■ Job item ■
In the listing below, copy verbatim the lines that begin with the line containing "### Concurrency Model" and end with the line containing "### Temporary Files", including both of those lines, and nothing else.

■ Recorded information ■
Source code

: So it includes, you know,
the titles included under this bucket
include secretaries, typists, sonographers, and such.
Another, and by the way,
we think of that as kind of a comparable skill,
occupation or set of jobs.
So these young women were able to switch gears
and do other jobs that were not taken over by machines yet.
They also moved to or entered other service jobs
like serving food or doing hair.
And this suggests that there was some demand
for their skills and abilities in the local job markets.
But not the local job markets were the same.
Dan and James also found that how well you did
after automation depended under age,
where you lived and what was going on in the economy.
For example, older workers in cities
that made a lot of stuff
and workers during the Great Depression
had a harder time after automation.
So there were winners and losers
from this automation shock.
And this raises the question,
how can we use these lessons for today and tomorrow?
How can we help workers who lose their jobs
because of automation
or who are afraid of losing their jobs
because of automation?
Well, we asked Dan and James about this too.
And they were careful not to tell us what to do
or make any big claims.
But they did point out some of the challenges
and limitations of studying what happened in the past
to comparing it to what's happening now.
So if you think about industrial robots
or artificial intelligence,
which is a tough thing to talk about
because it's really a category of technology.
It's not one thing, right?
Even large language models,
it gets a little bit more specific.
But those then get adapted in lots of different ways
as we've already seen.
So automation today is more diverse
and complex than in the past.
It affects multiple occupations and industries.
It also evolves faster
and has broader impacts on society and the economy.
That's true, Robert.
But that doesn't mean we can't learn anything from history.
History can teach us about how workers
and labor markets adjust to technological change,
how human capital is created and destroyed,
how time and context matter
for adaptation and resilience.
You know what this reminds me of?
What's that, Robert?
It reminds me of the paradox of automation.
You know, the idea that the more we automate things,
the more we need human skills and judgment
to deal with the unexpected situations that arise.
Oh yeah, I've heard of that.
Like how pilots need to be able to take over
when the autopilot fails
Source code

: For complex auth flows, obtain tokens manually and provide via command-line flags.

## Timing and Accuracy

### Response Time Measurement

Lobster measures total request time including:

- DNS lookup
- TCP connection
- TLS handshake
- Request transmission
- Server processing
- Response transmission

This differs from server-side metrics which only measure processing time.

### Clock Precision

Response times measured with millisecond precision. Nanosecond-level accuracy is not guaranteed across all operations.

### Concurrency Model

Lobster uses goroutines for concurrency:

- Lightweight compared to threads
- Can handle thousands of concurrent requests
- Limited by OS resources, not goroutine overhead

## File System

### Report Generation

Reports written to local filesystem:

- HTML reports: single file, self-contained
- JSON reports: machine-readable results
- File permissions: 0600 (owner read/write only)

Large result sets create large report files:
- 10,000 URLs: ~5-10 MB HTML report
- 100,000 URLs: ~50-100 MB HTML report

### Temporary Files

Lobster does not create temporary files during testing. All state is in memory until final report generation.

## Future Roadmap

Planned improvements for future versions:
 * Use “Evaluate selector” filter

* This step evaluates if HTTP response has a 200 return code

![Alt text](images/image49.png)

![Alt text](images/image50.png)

■ Task solution ■
### Concurrency Model

Lobster uses goroutines for concurrency:

- Lightweight compared to threads
- Can handle thousands of concurrent requests
- Limited by OS resources, not goroutine overhead

## File System

### Report Generation

Reports written to local filesystem:

- HTML reports: single file, self-contained
- JSON reports: machine-readable results
- File permissions: 0600 (owner read/write only)

Large result sets create large report files:
- 10,000 URLs: ~5-10 MB HTML report
- 100,000 URLs: ~50-100 MB HTML report

### Temporary Files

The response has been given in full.